My mom blushed more deeply than before.
“Oh, God !” Elaine Hadley cried.
And I—where was I? I was Ariel—“an airy Spirit.” I was waiting for Ferdinand and Miranda to exeunt—separately, like the stage direction said. I was standing by, with Caliban, Stephano (“a drunken butler,” Shakespeare calls him), and Trinculo; we were all in the next scene, in which I was invisible. With my mother blushing at Kittredge’s clever manipulations, I felt invisible—or I wanted to be.
“I’m just the prompter,” my mother said hastily to Kittredge. “That’s a question for the director—you should ask Mr. Abbott,” she said. My mom’s agitation was obvious, and I suddenly saw her as she must have looked years ago, when she was either pregnant with me or already my mother—when she’d seen my womanizing father kissing someone else. I remembered how she’d said the else word when she told me about it, in the same perfunctory way she had corrected Kittredge’s purposeful flubs. (Once we were in performances of The Tempest, Kittredge wouldn’t muff a line—not a single word. I realize that I haven’t acknowledged this, but Kittredge was very good onstage.)
It was painful for me to see how easily undone my mom was—by the slightest sexual suggestion, from a teenager ! I hated myself, because I saw that I was ashamed of my own mother, and I knew that whatever shame I felt for her had been formed by Muriel’s constant condescension and her chiding gossip. Naturally, I hated Kittredge for how effortlessly he had rattled my damaged mom—for how smoothly he was able to rattle Elaine and me, too—and then my mother called for help. “Richard!” she called. “Jacques has a question about his character !”
“Oh, God, ” Elaine said again—this time, under her breath; she was barely audible, but Kittredge had heard her.
“Patience, dear Naples,” Kittredge said to her, taking her hand.
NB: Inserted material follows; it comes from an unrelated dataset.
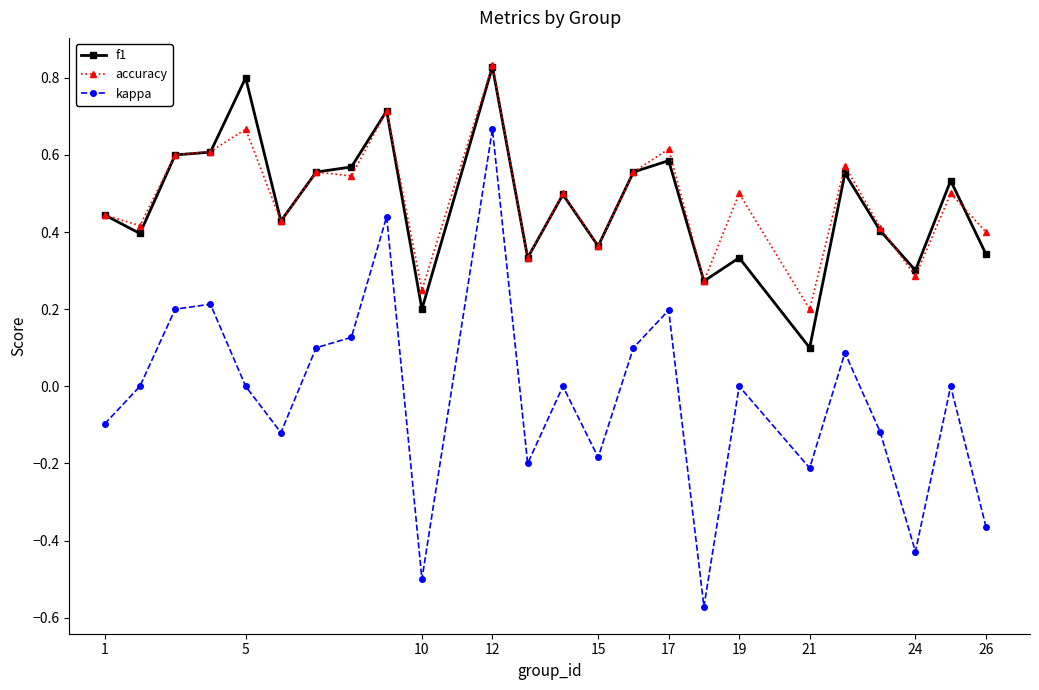

How many interior local valleys does the kappa series have?

7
He grasped her hand exactly as Ferdinand takes Miranda’s hand—before they part at the end of act 3, scene 1—but Elaine yanked her hand away from him.
“What is it about your character, Ferdinand?” Richard Abbott asked Kittredge.
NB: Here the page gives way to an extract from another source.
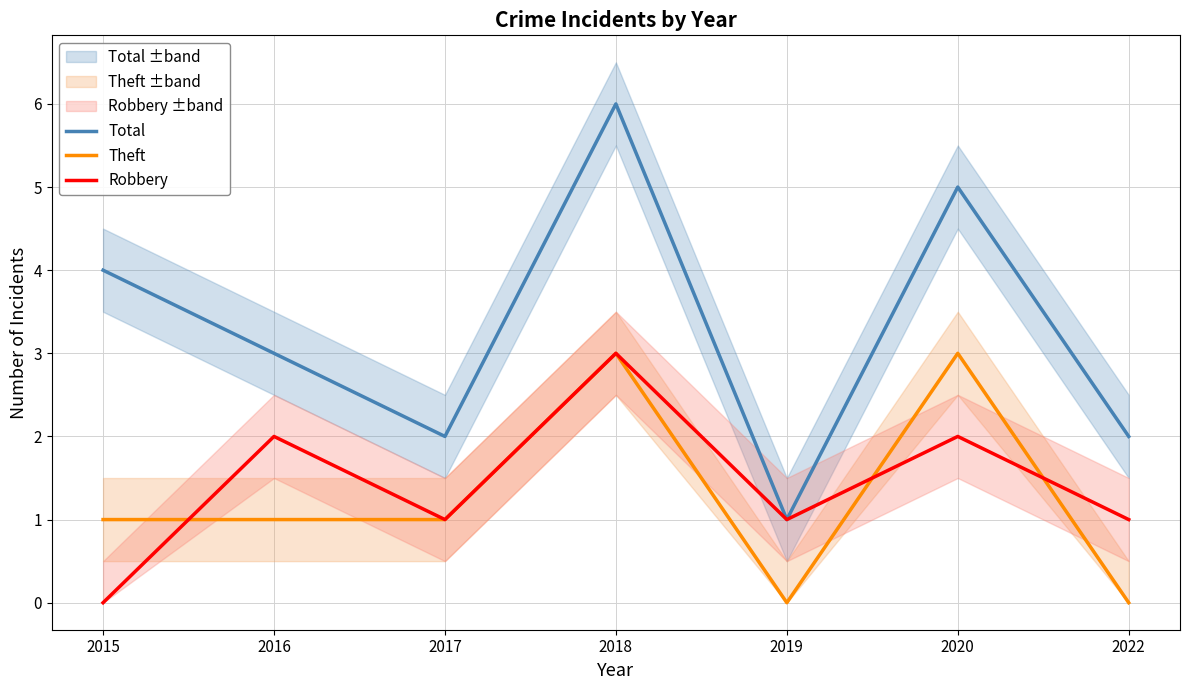

What is the difference between the Robbery values at 2016 and 2017?

1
“This is more bullshit,” Elaine said.
“Your language, Elaine!” my mother said.
“Some fresh air would be good for Miranda,” Richard said to Elaine. “Just a couple of deep breaths, and perhaps a needed expulsion of whatever words spontaneously come to mind. Take a break, Elaine—you should take a break, too, Bill,” Richard told me. “We want our Miranda and our Ariel in character .” (I guess Richard could see that I was agitated, too.)
There was a loading dock off the carpentry shop, to the rear of the backstage area, and Elaine and I stepped out on the dock in the cool night air. I tried to take her hand; at first she pulled her hand away from me, though not as violently as she’d jerked it away from Kittredge. Then, with the door to the loading dock still open, Elaine gave me back her hand; she rested her head against my shoulder. “They’re a cute couple, aren’t they?” we heard Kittredge say to someone, or to them all, before the door closed.
“Motherfucker!” Elaine Hadley yelled. “Penis-breath!” she shouted; then she gulped the cold air, until her breathing had returned to almost normal, and we went back inside the theater, where Elaine’s glasses instantly fogged up.
“Ferdinand is not saying to Miranda that he is sexually experienced,” Richard was telling Kittredge. “Ferdinand is saying how attentive he has been to women, and how often women have made an impression on him. All he means is that no one has impressed him as forcefully as Miranda.”